The Family Reportedly Turned Down Offers

The family has Yoshida’s ball took it home after “they turned down several offers,” tweeted Tuesday by Red Sox beat reporter Carlos Yamazaki of the Tokyo Sports Press. “After all, it never came back to him,” Yamazaki said.

According to Jahmai Webster on the NESN broadcast, the family didn’t want to give the ball up because it was their son’s first game. However, many have been skeptical of this, given that someone gave them the ball, meaning they didn’t even catch it themselves. Quite odd, if you ask me.

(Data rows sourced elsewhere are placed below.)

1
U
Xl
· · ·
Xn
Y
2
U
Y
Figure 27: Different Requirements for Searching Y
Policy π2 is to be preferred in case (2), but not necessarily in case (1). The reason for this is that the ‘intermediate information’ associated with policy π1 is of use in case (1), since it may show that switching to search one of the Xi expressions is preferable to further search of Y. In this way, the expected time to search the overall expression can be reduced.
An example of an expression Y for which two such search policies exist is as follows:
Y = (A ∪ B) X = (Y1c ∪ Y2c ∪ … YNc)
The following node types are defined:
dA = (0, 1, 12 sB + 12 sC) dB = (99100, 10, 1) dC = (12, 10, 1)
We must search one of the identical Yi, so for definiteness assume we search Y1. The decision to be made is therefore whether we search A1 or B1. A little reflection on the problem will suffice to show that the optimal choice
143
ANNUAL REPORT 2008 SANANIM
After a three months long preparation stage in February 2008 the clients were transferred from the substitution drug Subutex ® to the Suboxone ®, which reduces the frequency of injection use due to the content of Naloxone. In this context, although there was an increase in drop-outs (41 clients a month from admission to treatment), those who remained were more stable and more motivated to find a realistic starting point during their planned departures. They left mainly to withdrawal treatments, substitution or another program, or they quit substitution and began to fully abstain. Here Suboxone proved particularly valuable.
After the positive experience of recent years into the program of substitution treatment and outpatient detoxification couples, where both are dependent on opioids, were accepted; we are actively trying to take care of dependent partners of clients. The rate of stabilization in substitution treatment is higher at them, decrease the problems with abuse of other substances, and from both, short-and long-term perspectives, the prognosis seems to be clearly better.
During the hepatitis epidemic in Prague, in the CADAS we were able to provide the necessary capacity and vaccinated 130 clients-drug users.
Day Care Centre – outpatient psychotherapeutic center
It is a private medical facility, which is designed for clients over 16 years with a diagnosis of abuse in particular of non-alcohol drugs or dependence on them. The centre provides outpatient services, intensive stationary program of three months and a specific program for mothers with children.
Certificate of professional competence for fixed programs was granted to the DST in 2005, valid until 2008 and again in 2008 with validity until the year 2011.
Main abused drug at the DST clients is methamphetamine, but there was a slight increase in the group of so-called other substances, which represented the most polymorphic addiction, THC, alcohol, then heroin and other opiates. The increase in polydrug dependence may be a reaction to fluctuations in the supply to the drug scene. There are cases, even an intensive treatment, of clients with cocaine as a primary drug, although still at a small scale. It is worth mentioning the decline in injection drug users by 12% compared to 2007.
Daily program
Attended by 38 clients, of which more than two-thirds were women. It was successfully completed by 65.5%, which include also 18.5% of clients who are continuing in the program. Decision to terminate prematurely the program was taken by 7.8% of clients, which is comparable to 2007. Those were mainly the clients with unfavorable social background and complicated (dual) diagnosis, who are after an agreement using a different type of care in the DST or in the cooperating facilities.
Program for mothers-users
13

Courtesy of MLB YouTube Channel

Thoughts On The Situation

I just hope the family realizes this isn’t Barry Bonds’ 756th home run, Derek Jeter’s 3000th hit, or even Aaron Judge’s #62 from last season. Yoshida is a 29-year-old rookie who just hit his first home run of the season. The likelihood that he becomes a Hall of Fame player and the ball ends up being worth anything of significant value is basically zero.

The family could have gotten better value by exchanging the milestone home run for a few signed bats/balls, free tickets, and a nice meet-and-greet after the game with Yoshida. Obviously, it’s their right to do what they want with the ball, but all of this seems odd when you look at it. In the end, I just hope they come to their senses and do the right thing, and honestly, the smart thing.

Masa Mash

Yoshida’s home run was calculated at 390 feet, hit off a 96.2 mph fastball by Johan Ovideo. It also had a ridiculous exit velocity of 104.6 mph when it left his bat.

Once Yoshida returned to the Red Sox bench, the 29-year-old basked in his accomplishment by having his teammates come over and hand him his signature inflatable dumbbells, which he used for his celebration in Japan. Surely making it a special moment for him and his new teammates as he gets used to life in a new country.

So far this season, Yoshida has a batting average of .250 in 28 at-bats with a .344 on-base percentage, six runs, six RBIs, three walks, two strikeouts, and two stolen bases.